First published in the Guardian on 24 January, 2017
Margaret Barry, born a hundred years ago, knew how to entertain a crowd. She had to — she left home at 16 with a bicycle and a banjo and sang her way to the Albert Hall via Cork street corners and the Irish pubs of north London. She was fearless, toothless (literally), a tiny balladeer with a colossal voice and tenacious soul in the way she sang, smoked, charmed and drank Guinness. She was dubbed “queen of the Gypsies” by a promoter and the moniker stuck, despite the fact she wasn’t really a gypsy at all. She told a good tale and didn’t let details get in the way.
So I wonder what Barry would have made of She Moved Through the Fair, the low-key, eulogistic theatre piece co-written by veteran folk critic (and Guardian contributor) Colin Irwin and Irish singer Mary McPartlan. Possibly she would have found it touching if a little tame.

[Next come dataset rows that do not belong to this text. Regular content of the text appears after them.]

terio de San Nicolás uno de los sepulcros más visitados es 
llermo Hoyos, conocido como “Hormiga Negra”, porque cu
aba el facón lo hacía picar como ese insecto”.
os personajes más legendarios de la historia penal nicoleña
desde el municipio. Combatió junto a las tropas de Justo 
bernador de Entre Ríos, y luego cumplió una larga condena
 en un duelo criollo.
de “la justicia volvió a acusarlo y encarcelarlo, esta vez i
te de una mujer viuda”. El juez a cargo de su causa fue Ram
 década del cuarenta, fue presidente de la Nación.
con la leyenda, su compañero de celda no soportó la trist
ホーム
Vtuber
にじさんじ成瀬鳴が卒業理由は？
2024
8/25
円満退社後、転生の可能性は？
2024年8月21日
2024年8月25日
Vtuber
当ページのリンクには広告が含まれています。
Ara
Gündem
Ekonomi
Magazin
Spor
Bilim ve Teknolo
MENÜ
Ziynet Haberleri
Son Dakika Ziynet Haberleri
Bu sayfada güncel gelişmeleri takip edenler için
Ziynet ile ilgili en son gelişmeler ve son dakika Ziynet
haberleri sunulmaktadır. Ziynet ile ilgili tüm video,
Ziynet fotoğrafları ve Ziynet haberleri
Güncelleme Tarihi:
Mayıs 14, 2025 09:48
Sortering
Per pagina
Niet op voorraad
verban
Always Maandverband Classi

From one corner of the stage Irwin reads out her life story — a demure, fond, beautifully researched and endearingly un-thespian delivery. Actor Ruby Campbell gives a spry performance as Barry and other bit parts while John Wheeler is more laboured as various men who crossed her path: Alan Lomax, who ‘discovered’ her; David Attenborough, who put her on telly; Cliff Michelmore, who interviewed her there. A four-piece band underpins it all nicely — McPartlan can’t summon Barry’s raw power but brings simple poignancy to songs including Goodnight Irene, Loving Hannah and Freeborn Man. Musical highlight is John Carty, fiddler of unfussy grace and immense style.

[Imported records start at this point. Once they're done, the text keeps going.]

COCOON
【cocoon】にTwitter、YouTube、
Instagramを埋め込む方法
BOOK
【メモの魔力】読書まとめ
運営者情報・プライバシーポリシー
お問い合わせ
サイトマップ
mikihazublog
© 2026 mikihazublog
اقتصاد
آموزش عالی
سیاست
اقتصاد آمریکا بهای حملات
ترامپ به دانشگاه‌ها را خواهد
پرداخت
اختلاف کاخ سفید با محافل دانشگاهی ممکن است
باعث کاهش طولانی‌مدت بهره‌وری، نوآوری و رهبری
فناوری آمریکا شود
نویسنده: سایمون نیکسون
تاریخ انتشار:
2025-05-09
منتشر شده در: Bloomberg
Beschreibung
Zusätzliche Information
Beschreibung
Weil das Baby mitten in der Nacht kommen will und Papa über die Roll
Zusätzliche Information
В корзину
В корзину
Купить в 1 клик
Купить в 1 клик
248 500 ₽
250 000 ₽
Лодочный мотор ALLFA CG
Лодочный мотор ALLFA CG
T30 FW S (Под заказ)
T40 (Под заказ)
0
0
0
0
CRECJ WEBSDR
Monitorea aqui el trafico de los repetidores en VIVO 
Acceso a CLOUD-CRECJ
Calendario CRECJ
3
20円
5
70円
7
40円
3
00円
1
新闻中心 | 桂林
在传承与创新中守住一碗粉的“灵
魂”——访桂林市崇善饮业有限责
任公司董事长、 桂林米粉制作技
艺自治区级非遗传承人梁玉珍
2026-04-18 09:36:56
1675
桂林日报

“This is all dance music,” joked Andy Cutting the night before, knowing full well nobody was likely to crack out the steps to an obscure triple-time hornpipe or 18th century slip jig. Leveret — an old word for a young hare — is the finest of traditional English folk today: a trio of poise and subtle gesture, of deft layering, graceful swing, gorgeous understatement. Constituent members Cutting (button accordion), Rob Harbron (concertina) and Sam Sweeney (fiddle/viola) are all well-kent from other configurations but Leveret brings out the best in each of them — Sweeney’s playing, especially, has refined a lot since Bellowhead days and he weaves around the reedy textures with a deft light touch.

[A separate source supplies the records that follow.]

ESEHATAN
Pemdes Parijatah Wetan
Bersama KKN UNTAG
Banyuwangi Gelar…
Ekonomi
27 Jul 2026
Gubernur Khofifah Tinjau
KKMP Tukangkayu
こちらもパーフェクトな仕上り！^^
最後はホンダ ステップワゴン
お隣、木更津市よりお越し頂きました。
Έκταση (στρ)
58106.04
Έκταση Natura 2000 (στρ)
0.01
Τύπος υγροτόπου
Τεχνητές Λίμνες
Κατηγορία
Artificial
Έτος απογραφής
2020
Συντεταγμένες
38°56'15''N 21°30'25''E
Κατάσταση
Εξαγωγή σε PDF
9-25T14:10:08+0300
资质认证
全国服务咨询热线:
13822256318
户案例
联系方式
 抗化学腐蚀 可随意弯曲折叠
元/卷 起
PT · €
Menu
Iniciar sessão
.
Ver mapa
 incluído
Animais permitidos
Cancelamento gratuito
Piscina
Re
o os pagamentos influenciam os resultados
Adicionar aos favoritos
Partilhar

The band’s first public gig in Scotland was one of the mellowest options for a Saturday night at Celtic Connections, and one of the classiest. As on their two albums, they played old dance tunes unearthed from antique folk compendiums — names like Glory of the Sun and Purlongs (“the distance covered by a cat in a certain amount of time?” suggested Sweeney) — and their own new material. Some of the top tunes belong to Harbron: The Road to Poynton, for example, or the noble Dundas (sadly not on the Glasgow setlist). Cutting is the anchor, though, with his peerless French-Anglo harmonies, tugging rhythms and bittersweet fast waltzes. A third album is on the way but catch Leveret live for full convivial immersion.